Live to Ride and Ride to live Free.

The Rocker or the Rocker C is the Custom Chopper created for the person that has cast a glancing view to the custom or chopper motorcycles that have populated the scene a few years back. The problem with some of the past customs or choppers was the price and reliability. Some of the custom designed parts, chopped frames and extended forks gave the creations a terrific profile, but, often times created riding and dependability problems. This is not to say that all customs and choppers had a problem, but there were some with problems and of course resale was always a concern for these special creations.
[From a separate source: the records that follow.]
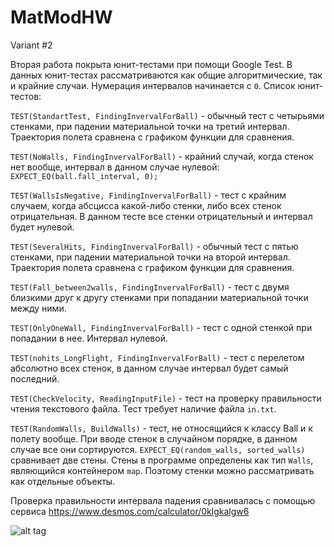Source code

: # MatModHW
Variant #2

Вторая работа покрыта юнит-тестами при помощи Google Test. В данных юнит-тестах рассматриваются как общие алгоритмические, так и крайние случаи. Нумерация интервалов начинается с `0`. Список юнит-тестов:

`TEST(StandartTest, FindingInvervalForBall)` - обычный тест c четырьями стенками, при падении материальной точки на третий интервал. Траектория полета сравнена с графиком функции для сравнения.

`TEST(NoWalls, FindingInvervalForBall)` - крайний случай, когда стенок нет вообще, интервал в данном случае нулевой: `EXPECT_EQ(ball.fall_interval, 0);`

`TEST(WallsIsNegative, FindingInvervalForBall)` - тест с крайним случаем, когда абсцисса какой-либо стенки, либо всех стенок отрицательная. В данном тесте все стенки отрицательный и интервал будет нулевой.

`TEST(SeveralHits, FindingInvervalForBall)` -  обычный тест c пятью стенками, при падении материальной точки на второй интервал. Траектория полета сравнена с графиком функции для сравнения.

`TEST(Fall_between2walls, FindingInvervalForBall)` - тест с двумя близкими друг к другу стенками при попадании материальной точки между ними.  

`TEST(OnlyOneWall, FindingInvervalForBall)` - тест с одной стенкой при попадании в нее. Интервал нулевой.

`TEST(nohits_LongFlight, FindingInvervalForBall)` - тест с перелетом абсолютно всех стенок, в данном случае интервал будет самый последний. 

`TEST(CheckVelocity, ReadingInputFile)` - тест на проверку правильности чтения текстового файла. Тест требует наличие файла `in.txt`. 

`TEST(RandomWalls, BuildWalls)` - тест, не относящийся к классу Ball и к полету вообще. При вводе стенок в случайном порядке, в данном случае все они сортируются. `EXPECT_EQ(random_walls, sorted_walls)` сравнивает две стены. Стены в программе определены как тип `Walls`, являющийся контейнером `map`. Поэтому стенки можно рассматривать как отдельные объекты. 


Проверка правильности интервала падения сравнивалась с помощью сервиса https://www.desmos.com/calculator/0klgkalgw6



![alt tag](http://images.vfl.ru/ii/1635859782/26bc4b0c/36516967.png)
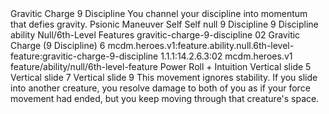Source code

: <ability>
  <name>Gravitic Charge</name>
  <cost>9 Discipline</cost>
  <flavor>You channel your discipline into momentum that defies gravity.</flavor>
  <keywords>
    <keyword>Psionic</keyword>
  </keywords>
  <type>Maneuver</type>
  <distance>Self</distance>
  <target>Self</target>
  <metadata>
    <class>null</class>
    <cost>9 Discipline</cost>
    <cost_amount>9</cost_amount>
    <cost_resource>Discipline</cost_resource>
    <feature_type>ability</feature_type>
    <file_dpath>Null/6th-Level Features</file_dpath>
    <item_id>gravitic-charge-9-discipline</item_id>
    <item_index>02</item_index>
    <item_name>Gravitic Charge (9 Discipline)</item_name>
    <level>6</level>
    <scc>mcdm.heroes.v1:feature.ability.null.6th-level-feature:gravitic-charge-9-discipline</scc>
    <scdc>1.1.1:14.2.6.3:02</scdc>
    <source>mcdm.heroes.v1</source>
    <type>feature/ability/null/6th-level-feature</type>
  </metadata>
  <effects>
    <effect type="roll">
      <roll>Power Roll + Intuition</roll>
      <t1>Vertical slide 5</t1>
      <t2>Vertical slide 7</t2>
      <t3>Vertical slide 9</t3>
    </effect>
    <effect type="mundane">This movement ignores stability. If you slide into another creature, you resolve damage to both of you as if your force movement had ended, but you keep moving through that creature&apos;s space.</effect>
  </effects>
</ability>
Now Harley has a factory custom chopper that has a lot of the upgrades without the extremes often associated with some of the creations of the past. Plus, it was engineered and designed for reliability and ride ability that very few people can create without the deep pockets of someone like Harley-Davidson. Now, with the Rocker, you can have your chopper profile, dependability and service ability with a huge selection of off the shelf performance and chrome upgrades.
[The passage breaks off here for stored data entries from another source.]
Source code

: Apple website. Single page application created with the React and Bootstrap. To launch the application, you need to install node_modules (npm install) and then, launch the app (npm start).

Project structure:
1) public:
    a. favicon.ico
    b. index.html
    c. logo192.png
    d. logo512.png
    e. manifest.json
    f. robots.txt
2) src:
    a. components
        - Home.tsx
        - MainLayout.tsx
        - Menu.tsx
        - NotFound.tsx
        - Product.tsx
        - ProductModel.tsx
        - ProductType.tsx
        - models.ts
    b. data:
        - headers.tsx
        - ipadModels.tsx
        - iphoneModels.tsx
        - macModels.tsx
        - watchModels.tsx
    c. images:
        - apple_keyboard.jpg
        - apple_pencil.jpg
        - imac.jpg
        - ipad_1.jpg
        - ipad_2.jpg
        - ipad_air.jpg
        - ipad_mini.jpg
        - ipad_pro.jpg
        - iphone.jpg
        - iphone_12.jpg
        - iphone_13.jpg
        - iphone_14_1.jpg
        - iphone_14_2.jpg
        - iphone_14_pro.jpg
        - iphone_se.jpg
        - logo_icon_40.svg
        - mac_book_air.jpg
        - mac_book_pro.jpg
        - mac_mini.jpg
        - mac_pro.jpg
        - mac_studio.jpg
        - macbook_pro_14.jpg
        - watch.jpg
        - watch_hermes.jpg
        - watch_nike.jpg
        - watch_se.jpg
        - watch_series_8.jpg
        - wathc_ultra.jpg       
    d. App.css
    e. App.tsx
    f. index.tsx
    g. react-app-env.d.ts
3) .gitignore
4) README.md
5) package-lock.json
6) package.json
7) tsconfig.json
What makes this a Harley is the Softail frame with a rigid mounted Electronic Sequential Port Fuel Injection 96B twin Cam, 6 Speed power plant. And of course all of the hand controls are the same throughout the line as for brake pedals and hand controls. It has a speedometer, no tach, with the turn signal and neutral indicators in a little display on the fuel tank.

What sets this beast apart from the standard line is the extended front forks and large 240 mm rear tire. The wheelbase of this custom is only about 5 inches longer (69.2 inches) than the standard Softail. Besides the chopper profile, they enhanced the custom look with a rear fender that hugs the oversized rear tire with custom wheels by mounting it to the swing arm and finished it with a nice color keyed frame.
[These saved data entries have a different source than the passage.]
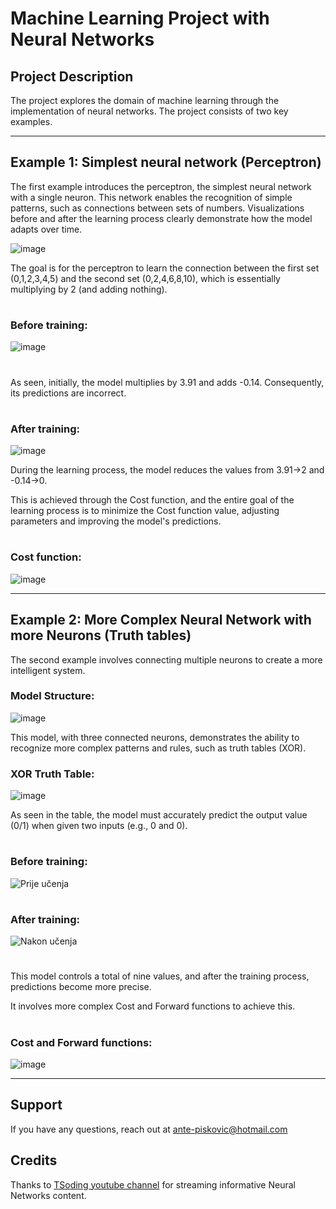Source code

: # Machine Learning Project with Neural Networks

## Project Description
The project explores the domain of machine learning through the implementation of neural networks. The project consists of two key examples.

---

## Example 1: Simplest neural network (Perceptron)

The first example introduces the perceptron, the simplest neural network with a single neuron. This network enables the recognition of simple patterns, such as connections between sets of numbers. Visualizations before and after the learning process clearly demonstrate how the model adapts over time.

![image](https://github.com/AnteDev00/Machine-Learning-NN/assets/151842550/a1350c8e-3352-4088-a6d1-83f348767fa1)

The goal is for the perceptron to learn the connection between the first set (0,1,2,3,4,5) and the second set (0,2,4,6,8,10), which is essentially multiplying by 2 (and adding nothing).

#
### Before training:
![image](https://github.com/AnteDev00/Machine-Learning-NN/assets/151842550/396e103b-4b23-4415-93da-dad3c9e5ca02)
#

As seen, initially, the model multiplies by 3.91 and adds -0.14. Consequently, its predictions are incorrect.
#
### After training:
![image](https://github.com/AnteDev00/Machine-Learning-NN/assets/151842550/ba43ed70-9f99-45dc-9481-a74c71a12f4b)

During the learning process, the model reduces the values from 3.91->2 and -0.14->0. 

This is achieved through the Cost function, and the entire goal of the learning process is to minimize the Cost function value, adjusting parameters and improving the model's predictions.
#

### Cost function:
![image](https://github.com/AnteDev00/Machine-Learning-NN/assets/151842550/10fb094b-b9e3-418c-8a23-ff86cf7d0e41)


---

## Example 2: More Complex Neural Network with more Neurons (Truth tables)

The second example involves connecting multiple neurons to create a more intelligent system.

### Model Structure:
![image](https://github.com/AnteDev00/Machine-Learning/assets/151842550/cedc50fb-1493-4fe6-addc-d38209e8e596)

This model, with three connected neurons, demonstrates the ability to recognize more complex patterns and rules, such as truth tables (XOR).

### XOR Truth Table:
![image](https://github.com/AnteDev00/Machine-Learning/assets/151842550/4eac1bea-4556-4c04-9f6e-3499b13a96b6)

As seen in the table, the model must accurately predict the output value (0/1) when given two inputs (e.g., 0 and 0).
#
### Before training:
![Prije učenja](https://github.com/AnteDev00/Machine-Learning/assets/151842550/4494c54c-f61a-4a68-b043-b6fe0335bbd6)
#
### After training:
![Nakon učenja](https://github.com/AnteDev00/Machine-Learning/assets/151842550/7a37a789-9743-4d13-9013-e914ae231e80)
#
This model controls a total of nine values, and after the training process, predictions become more precise. 

It involves more complex Cost and Forward functions to achieve this.
#
### Cost and Forward functions:
![image](https://github.com/AnteDev00/Machine-Learning/assets/151842550/14fac635-2a2c-4bf7-91f4-e4ed80c78dde)

--- 

## Support
If you have any questions, reach out at [ante-piskovic@hotmail.com](mailto:ante-piskovic@hotmail.com)


## Credits
Thanks to [TSoding youtube channel](https://www.youtube.com/@TsodingDaily) for streaming informative Neural Networks content. 

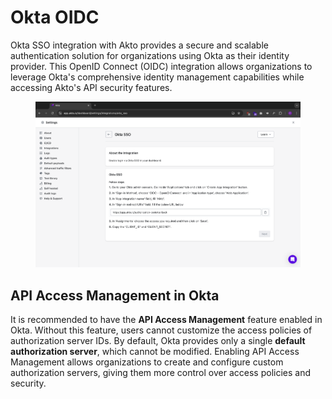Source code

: # Okta OIDC

Okta SSO integration with Akto provides a secure and scalable authentication solution for organizations using Okta as their identity provider. This OpenID Connect (OIDC) integration allows organizations to leverage Okta's comprehensive identity management capabilities while accessing Akto's API security features.

<figure><img src="../../.gitbook/assets/image (2) (1) (1) (1) (1).png" alt=""><figcaption></figcaption></figure>

## API Access Management in Okta

It is recommended to have the **API Access Management** feature enabled in Okta. Without this feature, users cannot customize the access policies of authorization server IDs. By default, Okta provides only a single **default authorization server**, which cannot be modified. Enabling API Access Management allows organizations to create and configure custom authorization servers, giving them more control over access policies and security.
On the Rocker C, if you haven’t noticed, they have what appears to be a solo design. But, should you get lucky, there is a passenger seat that is conveniently hidden under the solo seat. It appears to be a little torture pad. But should you need it, it could be your friend. Just a quick note about the seat; I rode the Rocker with it hidden under the seat and with it in place. Now for vanity reasons, you would want the hard solo look for bar hopping, but should you venture out on the road, with the seat in place, it actually gives a little lower back support for more comfort.

As you can see in the picture there is a stage one upgrade. This included new exhaust pipes and dyno tuned remapping. I recommend this upgrade for all Harleys, with the exception of the V-rod, for performance reasons. Pictured are the Vance and Hines Big Radius 2 into 2 Black pipes that sell for $799.22. This is a great upgrade.

I have ridden choppers in the past and never really like the ride. It was a full time job to manage that 300 rear tire over uneven pavement and speed bumps and the turning radius was poor when you turn around or when maneuvering around in a parking lot. Climbing on the Rocker the first thing that I noticed was the nice low seat. Your feet are flat on the ground and with your legs bent, you have the feeling that you are wearing the bike rather than just sitting in it. After grabbing the slightly curved back handlebars on risers, I noticed that they had internal wiring. That gave it a very nice clean look. But not to be distracted with the great look of this new toy, I wanted to find out if this machine really rides like any of the Harley’s that I have ever been on.

Surprisingly, after getting out of the parking lot, I noticed very little difference from most of the softails that I have been on in the past. The upgraded Vance and Hines pipes sounded great and low end torque increase from the stock Softail was noticeable. The steering was light and easy. It was nothing like some of the choppers from the past.

The Twin Cam B power plant is very smooth, even with setting at idle stopped. After negotiating some nice long curves on the back roads, you notice that you lean a little more then on some of the shorter wheel base machines. Then with a slight twist of the grip, the extra low-end torque really felt good powering out of corners. This is a very easy to ride custom. Just to see if there were any problems with turning, I slowed to a crawl and made a u-turn on a two lane, it was a piece of cake.

After finding an on-ramp to the local freeway, I was able to find the throttle limit and was pleasantly surprised at the power. Straight as a rocket, you could easily find a three digit number by the time you have to merge with traffic. Then of course, you have to grab a little brake to blend into with all of the cages. On the freeway, it rides like a dream. With the sixth gear, you can idle down the road with ease and you always have plenty of power.

I rode this Rocker on curvy roads to interstate riding and, at all times, found that this little Rocker was a champ and a pleasure to ride. It is obviously not a cruiser, nor is it a Buell, but you could spend the day on the bike and feel great at days end. What really sets this ride apart is the styling. Even with the exotic styling, for a Harley, it is a very tame ride when compared to the old style hardtail choppers. It is a ride that you want to be seen on.